Fagan et al., Journ. of Biol. Chem., Vol 266, No. 25, Sep. 5, 1991, p. 16518-16523 disclose an analysis of eIF4E mRNA in each of two different strains of retinoblastomas and its influence on the amount of ornithine aminotransferase in each of the strains of retinoblastomas. This publication does not disclose a hybrid vector according to the present invention.
Koromilas et al., EMBO Journal, Vol 11, No. 11, pp. 4153-4158 (1992) disclose that eIF4E overexpression facilitates the translation of mRNAs with 5' untranslated region (UTR) extensive secondary structures. This publication does not disclose a hybrid vector according to the present invention.
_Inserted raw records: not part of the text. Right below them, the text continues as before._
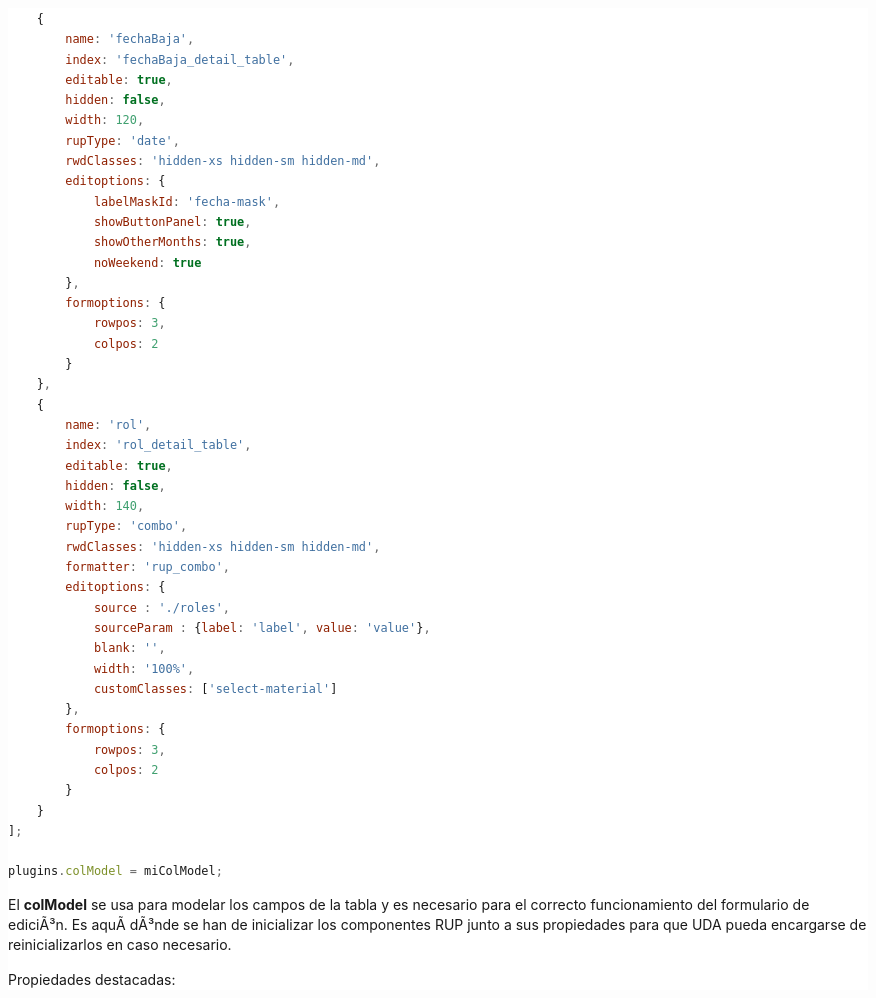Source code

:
 ```js
    {
        name: 'fechaBaja',
        index: 'fechaBaja_detail_table',
        editable: true,
        hidden: false,
        width: 120,
        rupType: 'date',
        rwdClasses: 'hidden-xs hidden-sm hidden-md',
        editoptions: {
            labelMaskId: 'fecha-mask',
            showButtonPanel: true,
            showOtherMonths: true,
            noWeekend: true
        },
        formoptions: {
            rowpos: 3,
            colpos: 2
        }
    },
    {
        name: 'rol',
        index: 'rol_detail_table',
        editable: true,
        hidden: false,
        width: 140,
        rupType: 'combo',
        rwdClasses: 'hidden-xs hidden-sm hidden-md',
        formatter: 'rup_combo',
        editoptions: {
            source : './roles',
            sourceParam : {label: 'label', value: 'value'},
            blank: '',
            width: '100%',
            customClasses: ['select-material']
        },
        formoptions: {
            rowpos: 3,
            colpos: 2
        }
    }
];

plugins.colModel = miColModel; 
```
El **colModel** se usa para modelar los campos de la tabla y es necesario para el correcto funcionamiento del formulario de ediciÃ³n. Es aquÃ­ dÃ³nde se han de inicializar los componentes RUP junto a sus propiedades para que UDA pueda encargarse de reinicializarlos en caso necesario.
&nbsp;

Propiedades destacadas:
Shatzman and Rosenberg in Methods of Enzymology, Vol. 152 (1987) disclose the Shine-Delgarno sequence of prokaryotic messenger RNA. The Shine-Delgarno sequence provides an alignment between the mRNA and the 18S rRNA. This is important in the context of the correct positioning for translation initiation, but does not increase the rate of ribosome-binding of a particular mRNA. In eukaryotes, "stored" untranslated mRNAs can, at anytime, be recruited for translation, a reaction mediated by eIF4E. Thus, the knowledge that the binding of eIF4E to the 40S ribosomal subunit (mediated by eIF4E) is the rate limiting step for translation initiation, under normal conditions which was discovered by the present inventors and is distinct from prokaryotic translation initiation functions.